Selon l’ONU, 82 % des Syriens vivent en dessous du seuil de pauvreté et 58 % sont en situation d’insécurité alimentaire.
Quel est l’impact des sanctions occidentales sur l’économie syrienne ?
Les sanctions ont un effet dévastateur, car elles entraînent une pénurie de produits de première nécessité comme le pain, le gazole, le mazout et l’électricité, qui sont tous rationnés. De nombreux produits, y compris les médicaments contre le cancer, ne peuvent pas être importés légalement. Certains sont disponibles à des prix exorbitants sur le marché noir.
De plus, les sanctions interdisent la reconstruction. C’est une des principales raisons pour lesquelles les réfugiés en Turquie et au Liban ne rentrent pas en Syrie.
Est-ce que beaucoup de jeunes Syriens quittent le pays ?
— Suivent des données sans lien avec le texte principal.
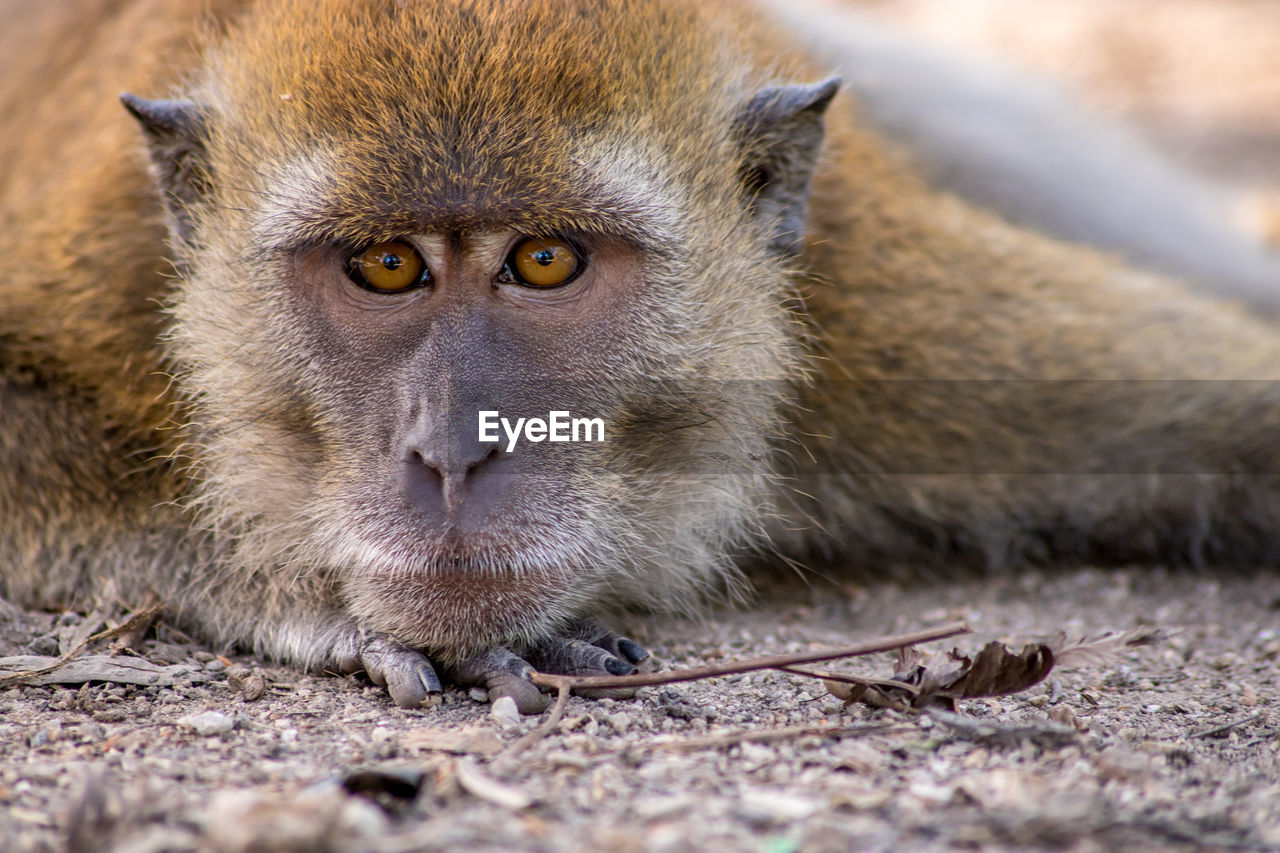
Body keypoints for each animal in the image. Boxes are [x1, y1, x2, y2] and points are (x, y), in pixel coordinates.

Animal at [2, 0, 1280, 712]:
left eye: (545, 261)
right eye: (386, 265)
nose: (453, 453)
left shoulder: (876, 320)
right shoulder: (116, 275)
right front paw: (323, 595)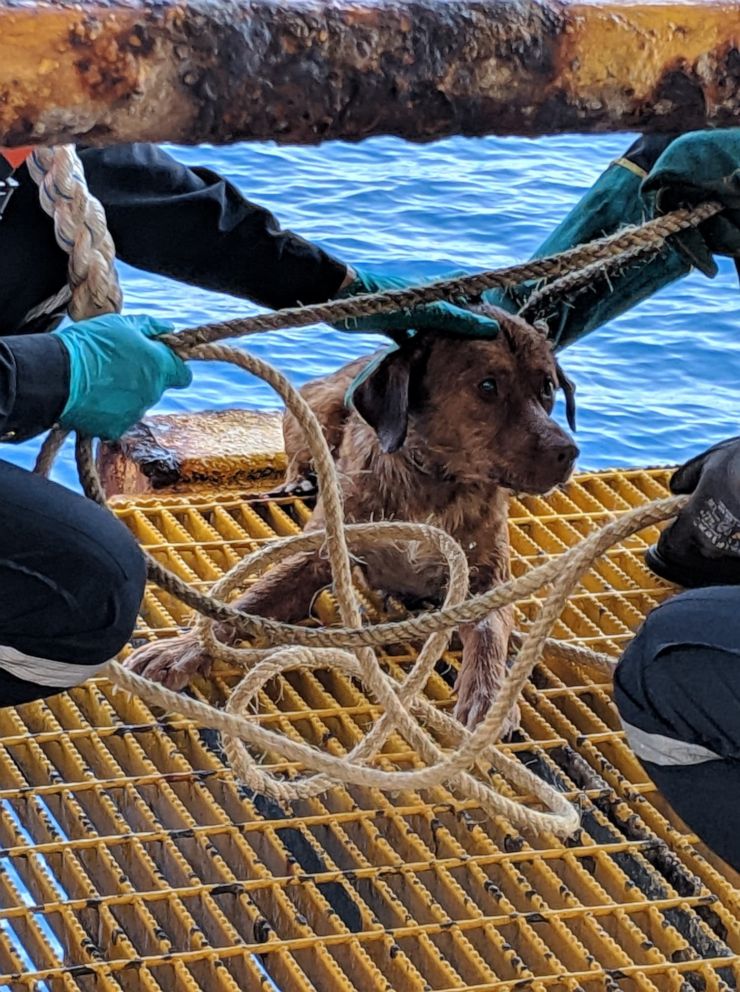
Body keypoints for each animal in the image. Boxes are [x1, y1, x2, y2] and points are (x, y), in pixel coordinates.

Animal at [125, 314, 580, 732]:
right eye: (487, 386)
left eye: (547, 388)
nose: (568, 452)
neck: (432, 483)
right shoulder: (318, 554)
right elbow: (244, 604)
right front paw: (181, 649)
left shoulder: (488, 580)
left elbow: (487, 634)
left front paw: (488, 695)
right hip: (318, 408)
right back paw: (298, 480)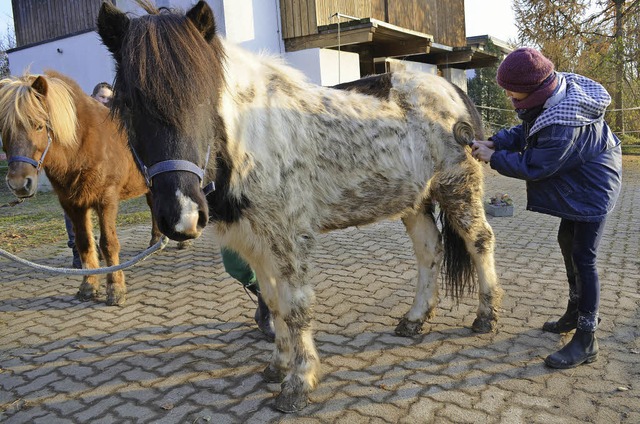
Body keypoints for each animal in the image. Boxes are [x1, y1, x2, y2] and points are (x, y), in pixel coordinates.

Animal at [0, 71, 162, 306]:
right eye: (4, 130)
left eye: (38, 125)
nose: (19, 184)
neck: (82, 146)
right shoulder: (72, 204)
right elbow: (84, 243)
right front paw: (88, 286)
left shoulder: (106, 200)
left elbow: (108, 243)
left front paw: (115, 289)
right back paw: (155, 240)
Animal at [97, 0, 502, 410]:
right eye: (129, 103)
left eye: (203, 97)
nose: (181, 216)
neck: (252, 137)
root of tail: (452, 89)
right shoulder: (254, 241)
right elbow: (273, 303)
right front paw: (277, 366)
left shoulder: (289, 238)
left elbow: (295, 307)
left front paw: (298, 382)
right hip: (415, 201)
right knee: (429, 251)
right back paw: (414, 320)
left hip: (457, 187)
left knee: (479, 241)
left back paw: (485, 316)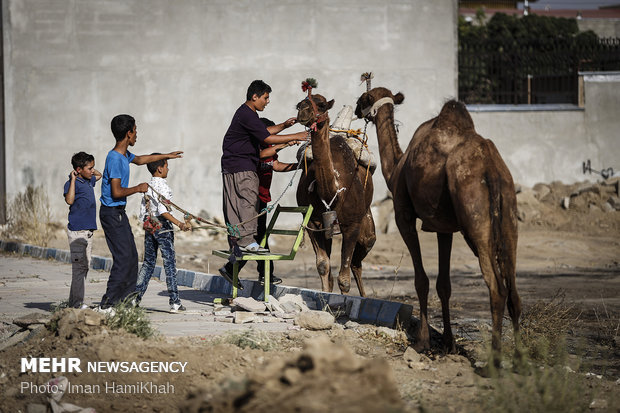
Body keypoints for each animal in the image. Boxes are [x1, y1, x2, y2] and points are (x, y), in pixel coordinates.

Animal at [296, 92, 378, 296]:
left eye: (322, 104)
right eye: (299, 104)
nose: (303, 111)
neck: (332, 193)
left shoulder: (352, 224)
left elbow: (344, 278)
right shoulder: (314, 222)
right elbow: (323, 266)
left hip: (365, 218)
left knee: (363, 251)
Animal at [356, 87, 520, 364]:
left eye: (365, 97)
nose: (357, 108)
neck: (396, 168)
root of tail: (492, 168)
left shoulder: (404, 215)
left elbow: (421, 280)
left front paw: (422, 342)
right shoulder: (444, 228)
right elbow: (444, 285)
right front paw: (449, 344)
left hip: (474, 215)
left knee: (497, 287)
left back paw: (495, 362)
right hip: (509, 211)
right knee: (514, 289)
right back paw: (523, 356)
Oui, à cause de la pression économique et pour éviter le service militaire.
En tant que membre fondateur des Maristes Bleus, vous vous engagez auprès de ceux qui souffrent à Alep. Combien de personnes travaillent avec vous ?
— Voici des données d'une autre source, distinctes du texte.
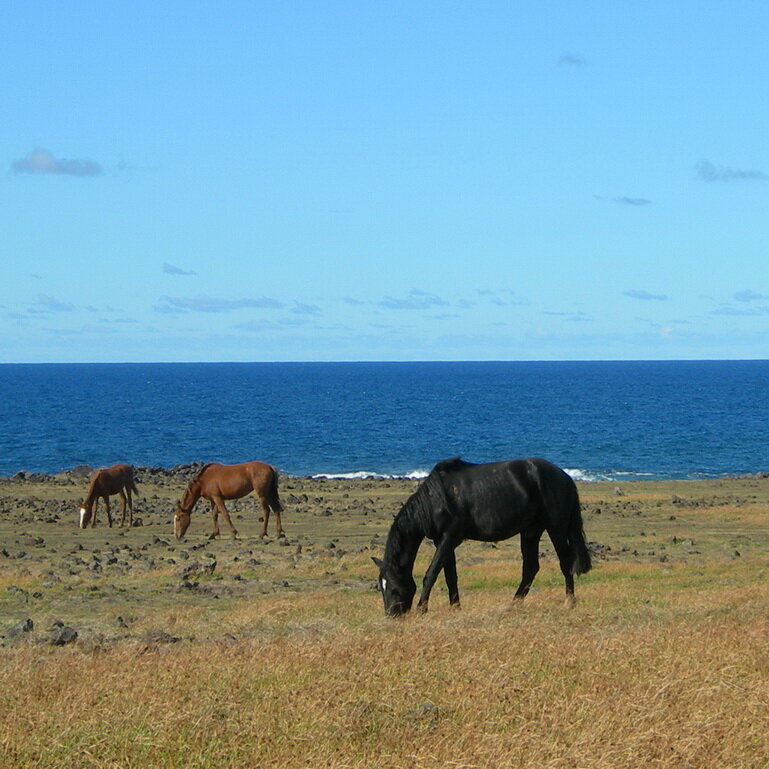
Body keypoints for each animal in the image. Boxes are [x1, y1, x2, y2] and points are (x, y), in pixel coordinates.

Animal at [376, 456, 592, 616]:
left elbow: (432, 573)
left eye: (393, 587)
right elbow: (450, 576)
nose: (391, 615)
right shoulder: (444, 542)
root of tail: (565, 477)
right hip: (531, 531)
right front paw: (456, 608)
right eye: (381, 586)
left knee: (565, 562)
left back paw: (569, 602)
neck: (435, 500)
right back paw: (513, 605)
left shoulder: (449, 538)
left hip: (556, 528)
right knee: (530, 568)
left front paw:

Nous sommes actuellement 162 : il y a 25 salariés à part entière et les autres sont des bénévoles auxquels nous octroyons une compensation financière à la fin du mois pour qu’ils puissent joindre les deux bouts. Seuls le frère Georges, ma femme Leyla et moi-même, ainsi que deux bénévoles qui ne sont pas dans le besoin, travaillons sans aucune rémunération.
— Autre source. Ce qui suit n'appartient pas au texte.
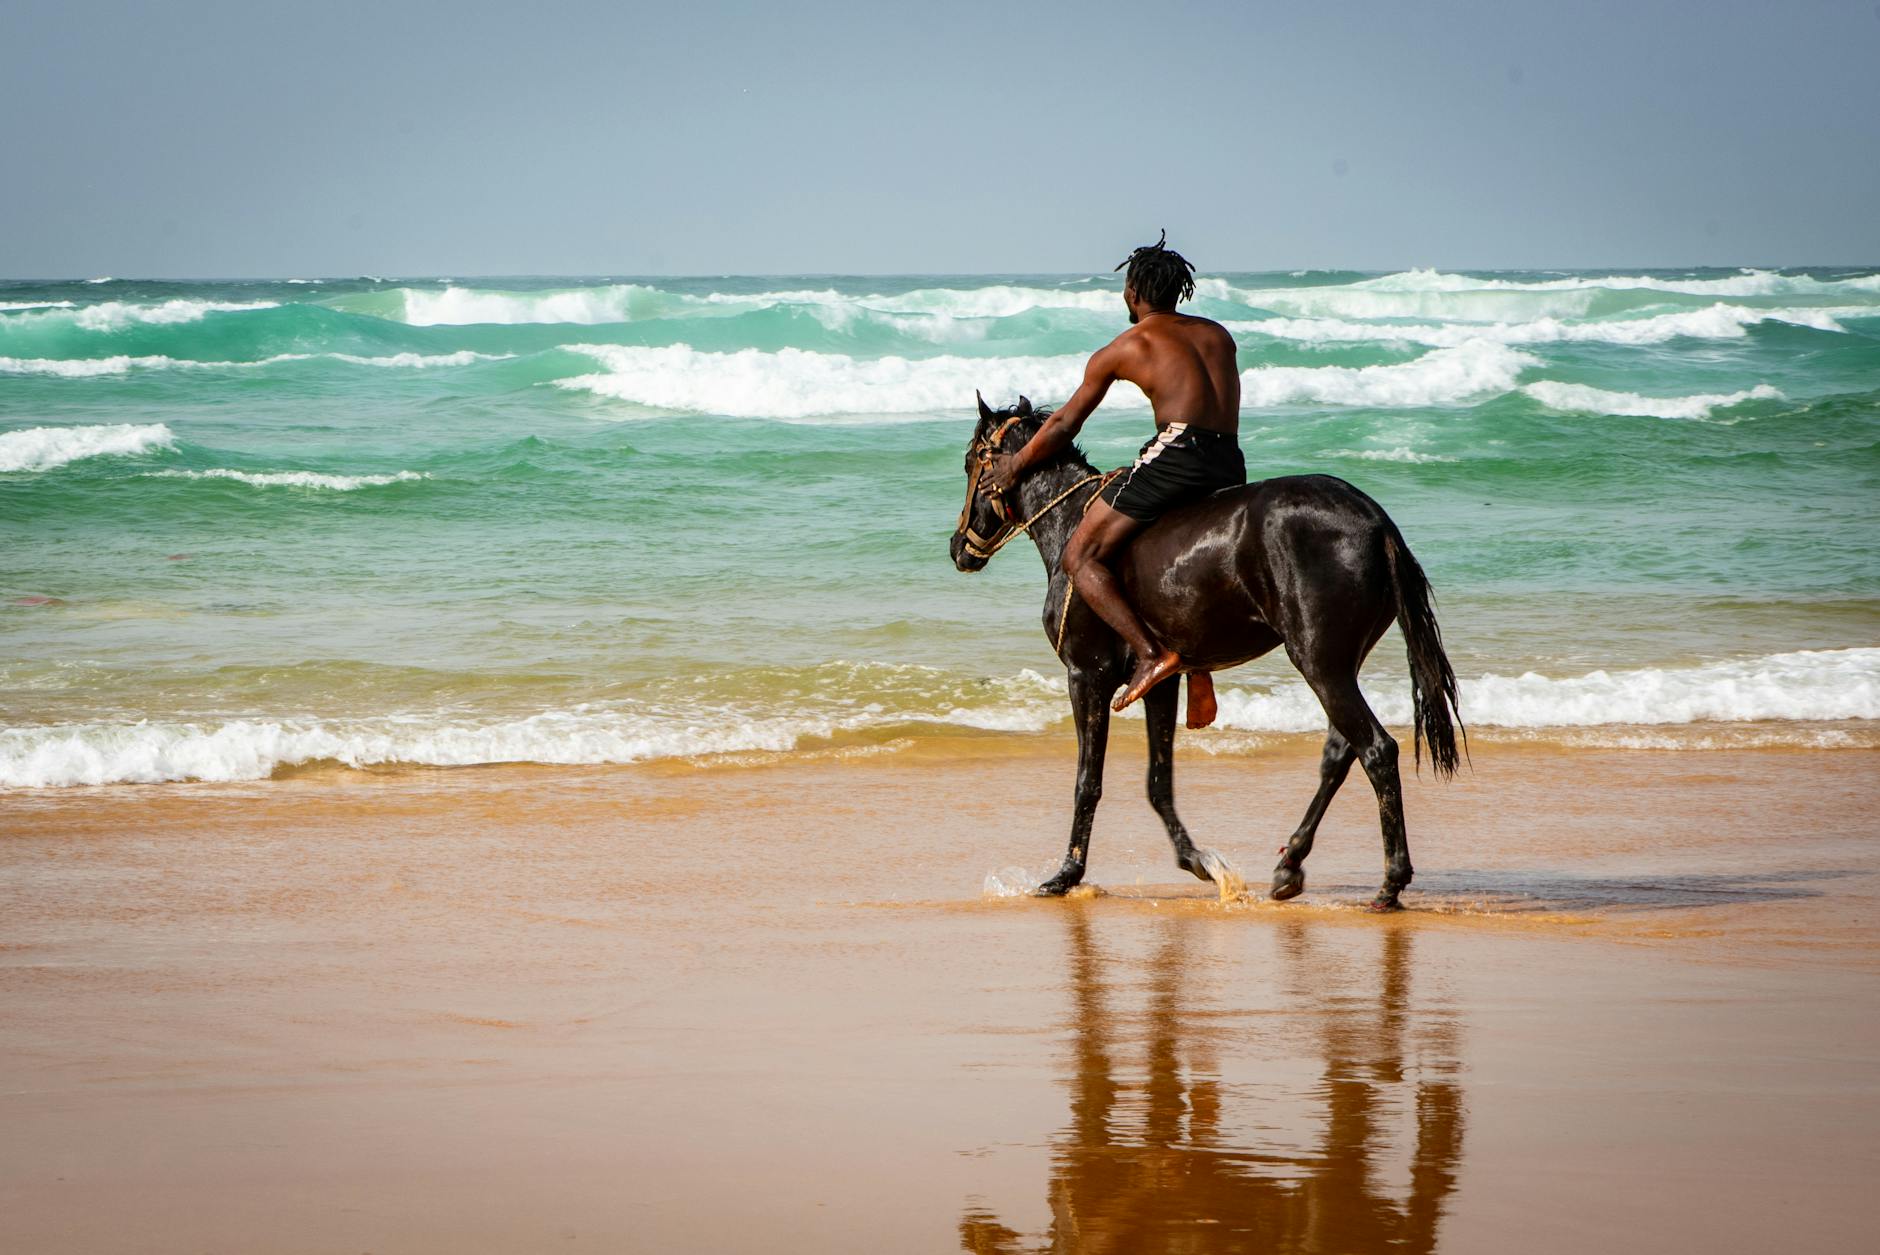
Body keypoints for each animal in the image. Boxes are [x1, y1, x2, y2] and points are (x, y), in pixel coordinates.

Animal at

Sur les photos des Maristes Bleus, on voit surtout des jeunes femmes.
En effet, 70 % des Maristes Bleus sont des femmes. Cela est dû à la nature de nos programmes : Je veux apprendre compte vingt enseignantes et un enseignant ; Partager le pain regroupe treize cuisinières et trois cuisiniers ; quant au programme de couture Heartmade, il est à 100 % féminin.
Y a-t-il aussi des musulmans chez les Maristes Bleus ?
Oui, ils sont environ 10 %. Nous les acceptons tant qu’ils partagent nos valeurs chrétiennes et notre mission. En d’autres termes, nous traitons chacun de nos membres comme des personnes ayant une dignité et nous établissons une relation avec eux. Lorsque nous organisons un événement chrétien, ils sont libres de rester ou de partir. La plupart d’entre eux restent pour la messe ou la prière.
Combien de personnes bénéficient des deux programmes soutenus par CSI, Micro-Projets et Heartmade ?
Pour Micro-Projets, nous organisons chaque année trois cours de vingt heures et autant de cours de cinquante-six heures avec vingt participants chacun. Ces derniers apprennent à concevoir leurs micro-projets. Un jury sélectionne ensuite entre huit et dix micro-projets par session et leur attribuent un financement.
CSI est l’une des trois organisations qui soutiennent ce programme. Depuis sa mise en place en 2016, nous avons financé trois cent trente micro-projets.
Heartmade emploie seize à dix-huit femmes. Elles fabriquent des vêtements uniques à partir de tissu usagé.
Quelle est l’importance de votre collaboration avec CSI ?
Elle est essentielle. Notre objectif est d’assurer la survie des personnes les plus démunies. Et nous avons à cœur de permettre aux chrétiens de rester en Syrie, le berceau du christianisme. CSI a le même objectif.
Votre soutien nous donne la force de continuer à nous battre et de poursuivre notre travail. CSI prend également en charge des factures d’hôpital des patients les plus pauvres.
Concernant votre situation personnelle, presque tous les membres de votre famille ont quitté la Syrie. Comme votre femme Leyla, vous avez également un passeport canadien. Allez-vous tout de même rester ?
Leyla et moi considérons que notre devoir consiste à rester en Syrie aussi longtemps que possible pour aider. Il y a quarante-cinq ans, nous avons décidé de retourner en Syrie au terme de ma formation de médecin au Canada. Nous avons également décidé de rester pendant les années de guerre, alors que la vie ici était pleine de dangers et que mon frère aîné a été tué par des rebelles en 2013.
En raison de notre âge avancé, nous sommes en train de mettre en place un nouveau comité pour assurer l’avenir des Maristes Bleus.
Dites-nous votre plus grande inquiétude et votre plus grand espoir pour le peuple syrien !
Ma plus grande inquiétude : l’exode continu de nos jeunes. Mon espoir : la levée des sanctions et la paix au Moyen-Orient.